While customized designs usually perform better, you should ensure your listeners do not lose the clue and identify your podcasting brand no matter which visuals they see. In this regard, it’s better to develop the general design guideline, which will be the same for all your visuals, and later add new elements or modify it a bit for different graphics.
If you are going to develop your podcasts not only in podcast directories but also in social media accounts, you should consider developing visual branding for those platforms as well. For example, if you are going to have an Instagram blog about your podcasting channel, you can’t use only podcast covers. It should be a combination of personal photos and podcast graphics, inspired by the same predeveloped design guidelines.
Here is how one of the most popular podcasters in the US does it.
She actively uses her podcasts’ branded purple color while her feed is also filled with her and her dog’s photos and videos. Social media is a powerful platform for driving traffic to your podcasts. That’s why it’s essential to make its visual part so that your listeners can quickly identify your connection to your podcasting channel.
How can I develop podcast graphics?
There are two primary options for that.
- You can come up with the idea of how you want your podcast graphics to be.
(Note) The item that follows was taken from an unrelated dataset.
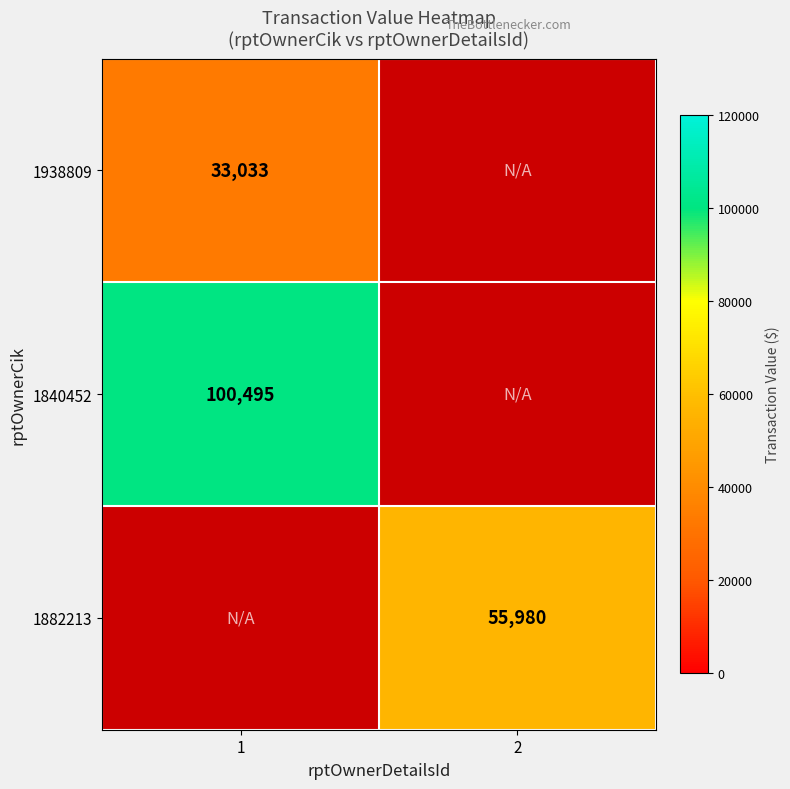

How many categories are shown in the chart?

2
Later, you can communicate it to a graphic designer who can help you with the technical implementation of your idea. Graphic designers are also a good idea as they can help you come up with fresh ideas if it’s hard for you to decide for yourself. Here is our advice on what you should consider for podcast cover art.
- You can download and use ready podcast graphics. For example, you can find different podcast templates at Etsy starting from as low as $1,45 per package. You can also find icons related to Podcasting at Envato Market for $3.